In a 2014 report, the Alzheimer’s Association stated that someone in the U.S. develops Alzheimer’s every 67 seconds and that currently, 5.2 million people in the U.S. are living with Alzheimer’s. The Alzheimer’s disease Facts and Figures report also stated that 500,000 people die every year because they have the condition. Because the disease progresses slowly and begins so mildly, it becomes easy for friends and family to deny it and for the person to push symptoms to the back of one’s mind or try to explain them away.



The first step, and the most important one, is for everyone involved to overcome their denial and consult a physician. People often think there is no need for a diagnosis because there is no cure for the disease, however, symptoms could be from another condition that is treatable. “Many conditions can mimic Alzheimer’s, including vitamin deficiencies (such as folic acid, niacin or vitamins B-1, B-6 or B-12), normal pressure hydrocephalus (NPH), depression, urinary tract infections, an underactive thyroid, and reactions to certain drugs,” according to an article by Dr. Oz and Dr. Michael Roizen.



The Alzheimer’s Association also lists the advantages of early detection as: “1) You can explore treatments that may provide some relief of symptoms and help you maintain a level of independence longer, 2) A diagnosis of Alzheimer’s allows you to take part in decisions about care, transportation, living options, financial and legal matters, and 3) Care and support services are available, making it easier for you and your family to live the best life possible with Alzheimer’s.”



The next step is to now get the person to go see a doctor, but unfortunately, most flat out refuse to go. Try getting a good friend to speak with them, since hearing it from someone other than a primary caregiver may help. The Alzheimer’s Association St. Louis Chapter suggest several things, including, “Seize the opportunity. Suggest a check-up if your loved one expresses any concern about ‘not remembering things lately.’ You could explain that there are new medications that may help with memory, but they must be prescribed by a doctor.”



Those with more advanced symptoms may be less able to have a discussion about it. “Tell the person you have a doctor’s appointment and ask them to go with you. This of course would have to be prearranged so the physician would know the real reason for the visit,” suggests Carol Steinberg, then Executive Vice President of the Alzheimer’s Foundation of America.
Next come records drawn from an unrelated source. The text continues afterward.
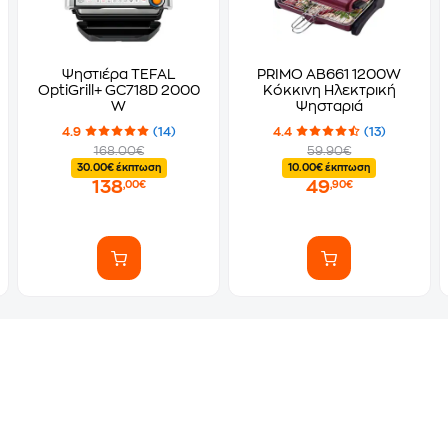
Ψηστιέρα TEFAL
PRIMO AB661 1200W
OptiGrill+ GC718D 2000
Κόκκινη Ηλεκτρική
W
Ψησταριά
4.9
(14)
4.4
(13)
168.00€
59.90€
30.00€ έκπτωση
10.00€ έκπτωση
138
49
,00€
,90€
Another idea presented by the Alzheimer’s Association Northern California and Northern Nevada Chapter is to, “write down concerns and observations and mail them to the person’s physician. Then you could suggest they call that person for an appointment based on something else in their medical history.” It is noted that the doctor may not follow through, but it may be worth a try.



As a last resort the St. Louis Alzheimer’s Association Chapter suggests using Protective Services. “If your loved one has become a danger to themselves, or if their well-being in in jeopardy, outside help might be required. Protective Services may be able to help convince your loved one to see a doctor.”